Exercise details: Count the lines in the material below that contain the word "Potenza". Reply with the number only.

Given records:
════════════════

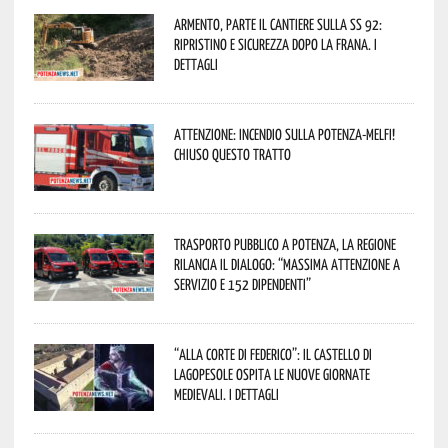
Armento, parte il cantiere sulla SS 92:
ripristino e sicurezza dopo la frana. I
dettagli
Attenzione: incendio sulla Potenza-Melfi!
Chiuso questo tratto
Trasporto pubblico a Potenza, la Regione
rilancia il dialogo: “Massima attenzione a
servizio e 152 dipendenti”
“Alla corte di Federico”: il Castello di
Lagopesole ospita le nuove Giornate
Medievali. I dettagli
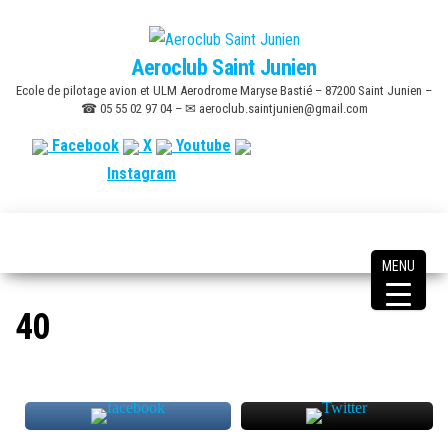
Skip
to
Aeroclub Saint Junien
the
Ecole de pilotage avion et ULM Aerodrome Maryse Bastié – 87200 Saint Junien –
content
☎ 05 55 02 97 04 – ✉ aeroclub.saintjunien@gmail.com
Facebook
X
Youtube
Instagram
MENU
40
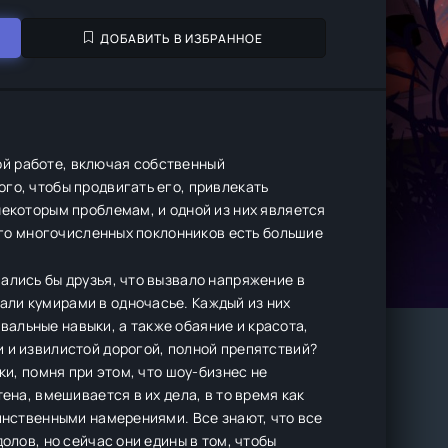
ДОБАВИТЬ В ИЗБРАННОЕ
й работе, включая собственный
го, чтобы продвигать его, привлекать
некоторым проблемам, и одной из них является
 его многочисленных поклонников есть большие
ались бы друзья, что вызвало напряжение в
ли кумирами в одночасье. Каждый из них
альные навыки, а также обаяние и красота,
 и извилистой дорогой, полной препятствий?
ки, помня при этом, что шоу-бизнес не
ена, вмешивается в их дела, в то время как
аинственными намерениями. Все знают, что все
олов, но сейчас они едины в том, чтобы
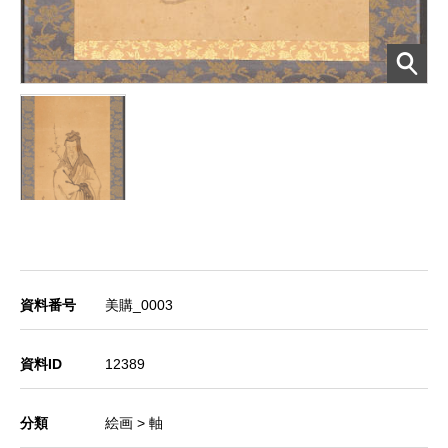
資料番号
美購_0003
資料ID
12389
分類
絵画 > 軸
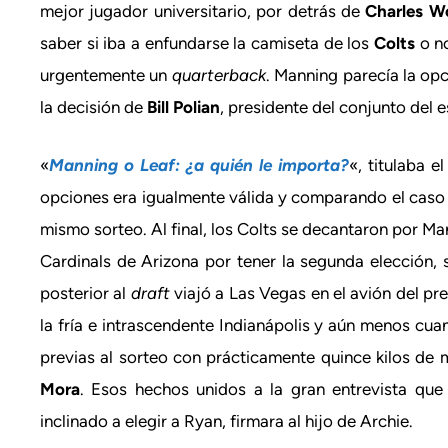
mejor jugador universitario, por detrás de
Charles W
saber si iba a enfundarse la camiseta de los
Colts
o no
urgentemente un
quarterback
. Manning parecía la opc
la decisión de
Bill Polian
, presidente del conjunto del 
«
Manning o Leaf: ¿a quién le importa?
«, titulaba 
opciones era igualmente válida y comparando el caso
mismo sorteo. Al final, los Colts se decantaron por Ma
Cardinals de Arizona por tener la segunda elección,
posterior al
draft
viajó a Las Vegas en el avión del pr
la fría e intrascendente Indianápolis y aún menos cuand
previas al sorteo con prácticamente quince kilos de 
Mora
. Esos hechos unidos a la gran entrevista que 
inclinado a elegir a Ryan, firmara al hijo de Archie.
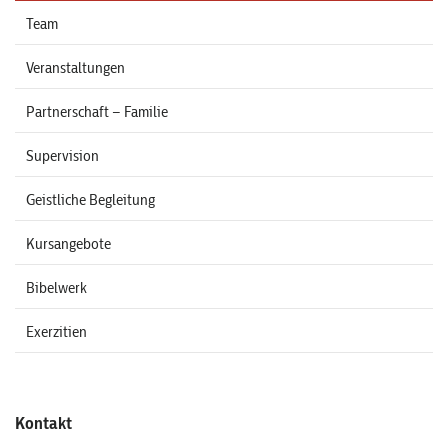
Team
Veranstaltungen
Partnerschaft – Familie
Supervision
Geistliche Begleitung
Kursangebote
Bibelwerk
Exerzitien
Kontakt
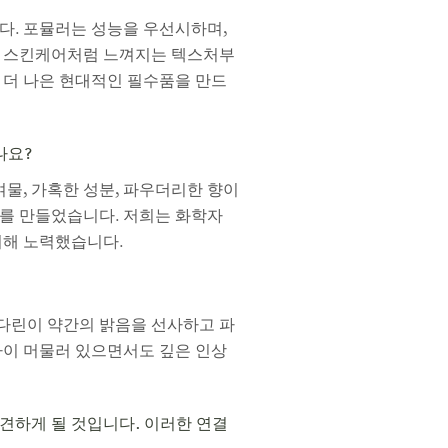
다. 포뮬러는 성능을 우선시하며,
. 스킨케어처럼 느껴지는 텍스처부
 더 나은 현대적인 필수품을 만드
나요?
물, 가혹한 성분, 파우더리한 향이
를 만들었습니다. 저희는 화학자
위해 노력했습니다.
만다린이 약간의 밝음을 선사하고 파
까이 머물러 있으면서도 깊은 인상
견하게 될 것입니다. 이러한 연결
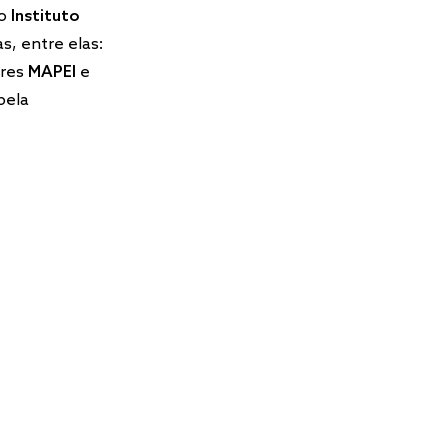
do
Instituto
s, entre elas:
ores
MAPEI
e
pela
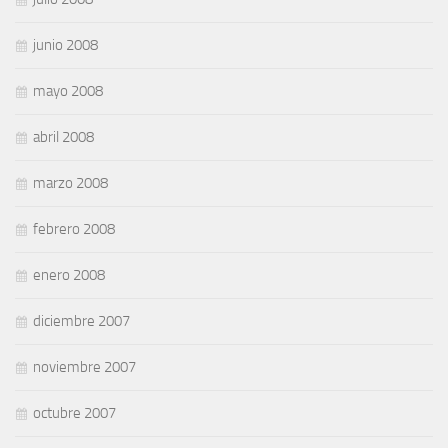
junio 2008
mayo 2008
abril 2008
marzo 2008
febrero 2008
enero 2008
diciembre 2007
noviembre 2007
octubre 2007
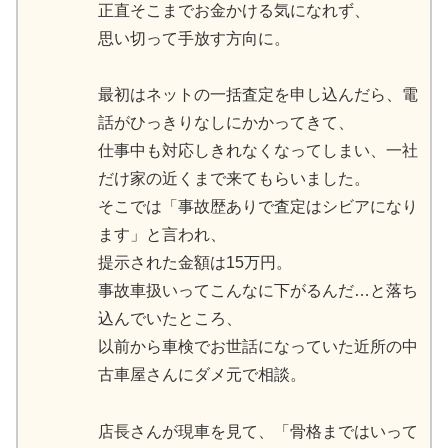
正直そこまでお金かける気になれず、
思い切って手放す方向に。
最初はネットの一括査定を申し込んだら、電
話がひっきりなしにかかってきて、
仕事中も対応しきれなくなってしまい、一社
だけ家の近くまで来てもらいました。
そこでは「事故歴ありで査定はシビアになり
ます」と言われ、
提示された金額は15万円。
事故車扱いってこんなに下がるんだ…と落ち
込んでいたところ、
以前から車検でお世話になっていた近所の中
古車屋さんにダメ元で相談。
店長さんが現車を見て、「骨格まではいって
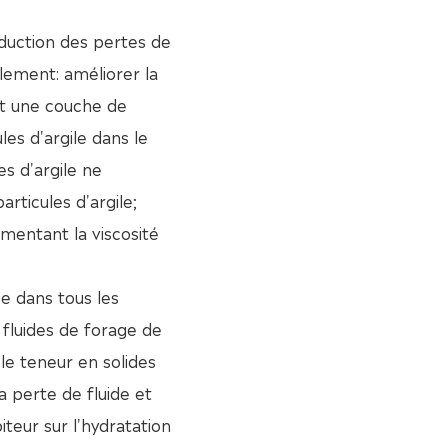
uction des pertes de
alement: améliorer la
nt une couche de
les d'argile dans le
es d'argile ne
rticules d'argile;
mentant la viscosité
ée dans tous les
 fluides de forage de
le teneur en solides
a perte de fluide et
iteur sur l'hydratation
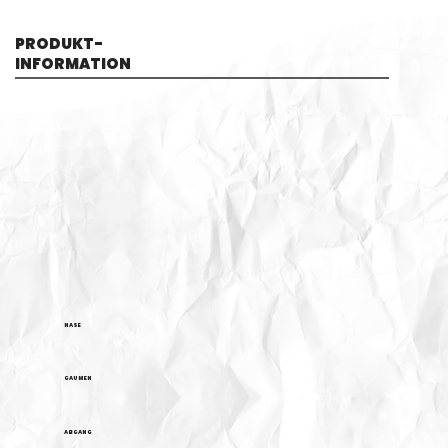
PRODUKT-
INFORMATION
NASE
GAUMEN
ABGANG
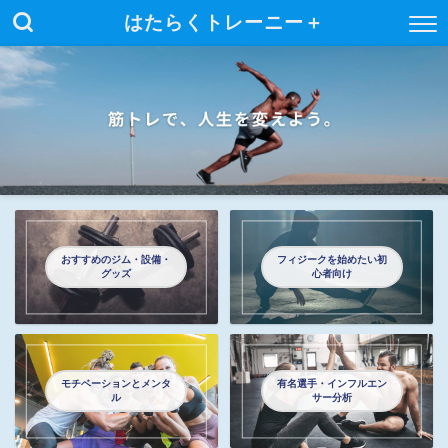
はたらくトレーニー＋
おすすめのジム・設備・
フィジークを始めたい初
グッズ
心者向け
モチベーションとメンタ
有名選手・インフルエン
ル
サー分析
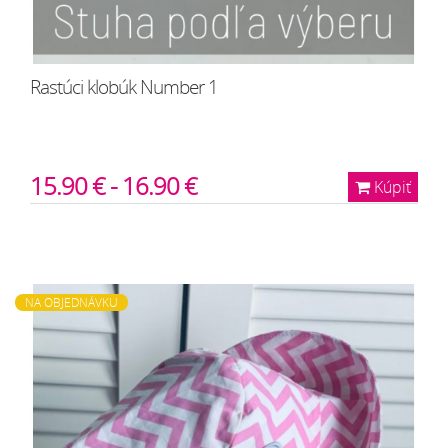
Rastúci klobúk Number 1
15.90 € - 16.90 €
Kúpiť
NA OBJEDNÁVKU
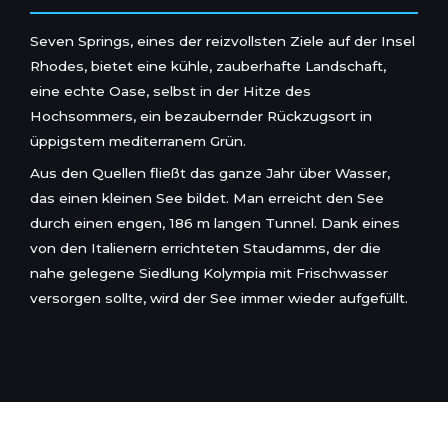
Seven Springs, eines der reizvollsten Ziele auf der Insel
Rhodes, bietet eine kühle, zauberhafte Landschaft,
eine echte Oase, selbst in der Hitze des
Hochsommers, ein bezaubernder Rückzugsort in
üppigstem mediterranem Grün.
Aus den Quellen fließt das ganze Jahr über Wasser,
das einen kleinen See bildet. Man erreicht den See
durch einen engen, 186 m langen Tunnel. Dank eines
von den Italienern errichteten Staudamms, der die
nahe gelegene Siedlung Kolympia mit Frischwasser
versorgen sollte, wird der See immer wieder aufgefüllt.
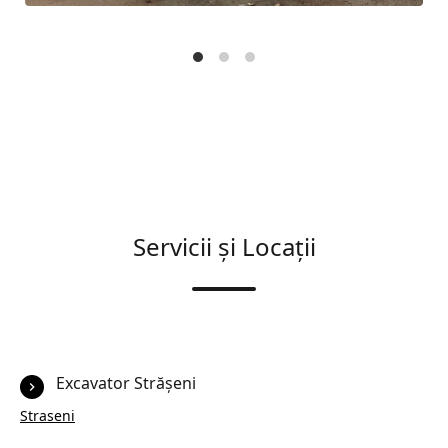
Servicii și Locații
Excavator Strășeni
Straseni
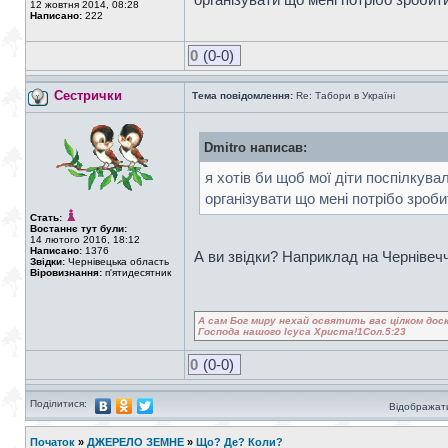
12 жовтня 2014, 08:28
Написано:
222
0
(0-0)
Сестрички
Тема повідомлення:
Re: Табори в Україні
Dmitro написав:
я хотів би щоб мої діти поспілкува
організувати що мені потрібо зробити.
Стать:
Востаннє тут були:
14 лютого 2016, 18:12
Написано:
1376
А ви звідки? Наприклад на Черніве
Звідки:
Чернівецька область
Віровизнання:
п'ятидесятник
А сам Бог миру нехай освятить вас цілком доск
Господа нашого Ісуса Христа!1Сол.5:23
0
(0-0)
Поділитися:
Відображати
Початок
»
ДЖЕРЕЛО ЗЕМНЕ
»
Що? Де? Коли?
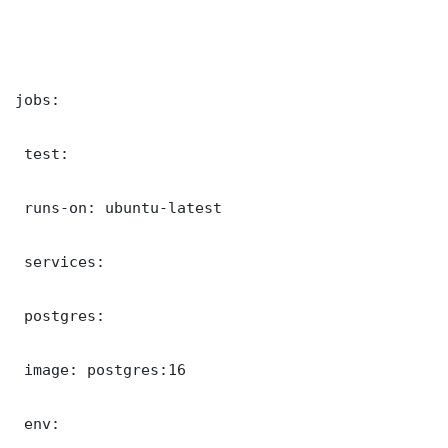
jobs:

 test:

 runs-on: ubuntu-latest

 services:

 postgres:

 image: postgres:16

 env:
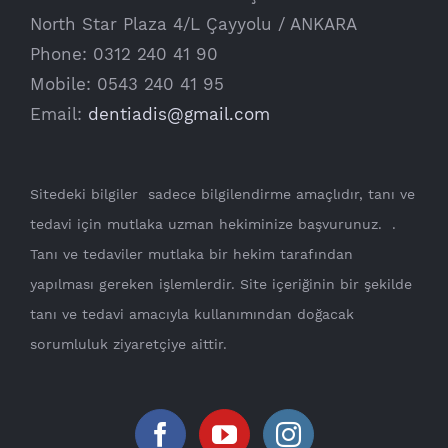
North Star Plaza 4/L Çayyolu / ANKARA
Phone: 0312 240 41 90
Mobile: 0543 240 41 95
Email:
dentiadis@gmail.com
Sitedeki bilgiler sadece bilgilendirme amaçlıdır, tanı ve
tedavi için mutlaka uzman hekiminize başvurunuz. .
Tanı ve tedaviler mutlaka bir hekim tarafından
yapılması gereken işlemlerdir. Site içeriğinin bir şekilde
tanı ve tedavi amacıyla kullanımından doğacak
sorumluluk ziyaretçiye aittir.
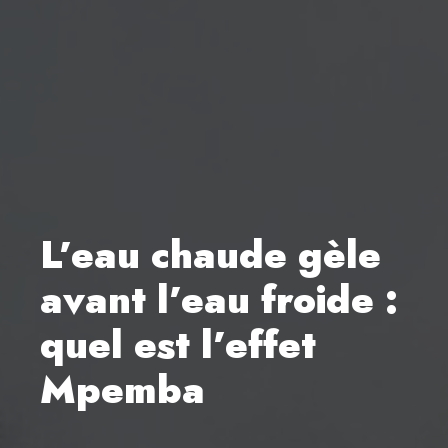
L’eau chaude gèle
avant l’eau froide :
quel est l’effet
Mpemba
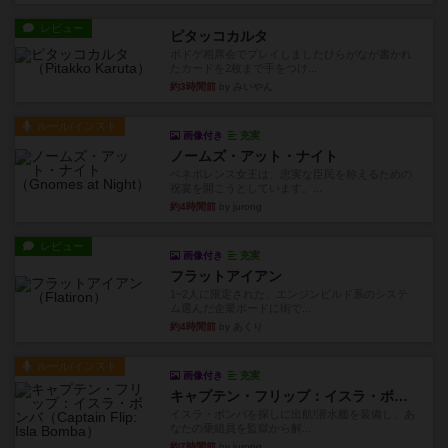
レビュー
ピタッコカルタ
ボドゲ相席会でプレイしましたひらがなが書かれ
たカードを2枚まで手をつけ...
約3時間前
by みいやん
ルール/インスト
画像付き
充実
ノームズ・アット・ナイト
ベネボレンス女王は、忠実な臣民を称えるための
祝宴を開こうとしています。...
約4時間前
by jurong
レビュー
画像付き
充実
フラットアイアン
1~2人に限定された、エンジンビルド系のシステ
ム選んだ企業ボードに街で...
約4時間前
by あくり
ルール/インスト
画像付き
充実
キャプテン・フリップ：イスラ・ボンバ
イスラ・ボンバを探しに出航!潜水艦を装備し、あ
なたの乗組員を監獄から解...
約7時間前
by jurong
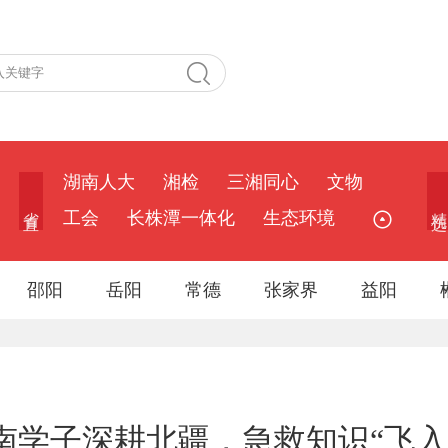
湖南人大
湘检
三湘同心
文物
省 直
精 选
工会
长株潭一体化
生态环境
邵阳
岳阳
常德
张家界
益阳
中南学子深耕北疆，急救知识“飞入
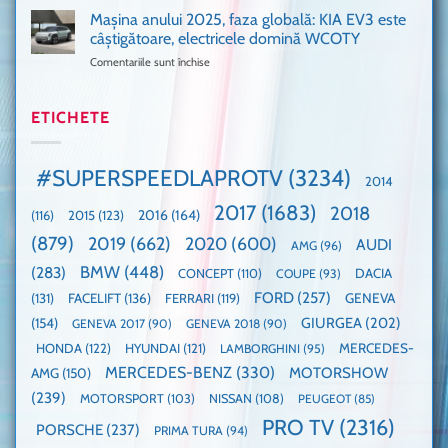
noi
absolută
911
Mașina anului 2025, faza globală: KIA EV3 este
umărul
nevoie
GT3,
cu
de
câștigătoare, electricele domină WCOTY
cea
Ford
un
Comentariile sunt închise
pentru
mai
la
festival
Mașina
rapidă
un
🤭
anului
mașină
Guinness
2025,
ETICHETE
cu
World
faza
manuală
Record:
globală:
de
Cea
KIA
pe
mai
#SUPERSPEEDLAPROTV
(3234)
2014
EV3
Nurburgring
mare
este
paradă
2017
(1683)
2018
2015
(123)
2016
(164)
(116)
câștigătoare,
de
electricele
dube
(879)
2019
(662)
2020
(600)
AUDI
AMG
(96)
domină
WCOTY
BMW
(448)
(283)
DACIA
CONCEPT
(110)
COUPE
(93)
FORD
(257)
(131)
FACELIFT
(136)
FERRARI
(119)
GENEVA
GIURGEA
(202)
(154)
GENEVA 2017
(90)
GENEVA 2018
(90)
HONDA
(122)
HYUNDAI
(121)
MERCEDES-
LAMBORGHINI
(95)
MERCEDES-BENZ
(330)
MOTORSHOW
AMG
(150)
(239)
MOTORSPORT
(103)
NISSAN
(108)
PEUGEOT
(85)
PRO TV
(2316)
PORSCHE
(237)
PRIMA TURA
(94)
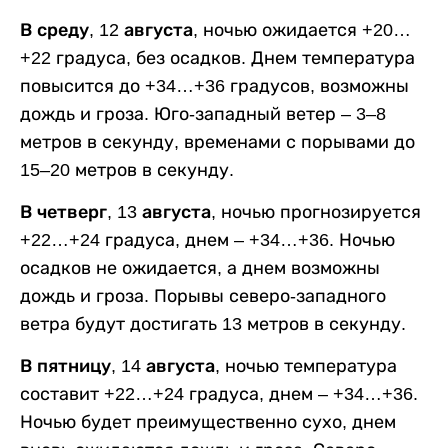
В среду, 12 августа,
ночью ожидается +20…
+22 градуса, без осадков. Днем температура
повысится до +34…+36 градусов, возможны
дождь и гроза. Юго-западный ветер – 3–8
метров в секунду, временами с порывами до
15–20 метров в секунду.
В четверг, 13 августа,
ночью прогнозируется
+22…+24 градуса, днем – +34…+36. Ночью
осадков не ожидается, а днем возможны
дождь и гроза. Порывы северо-западного
ветра будут достигать 13 метров в секунду.
В пятницу, 14 августа,
ночью температура
составит +22…+24 градуса, днем – +34…+36.
Ночью будет преимущественно сухо, днем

════════════════

Your response: 2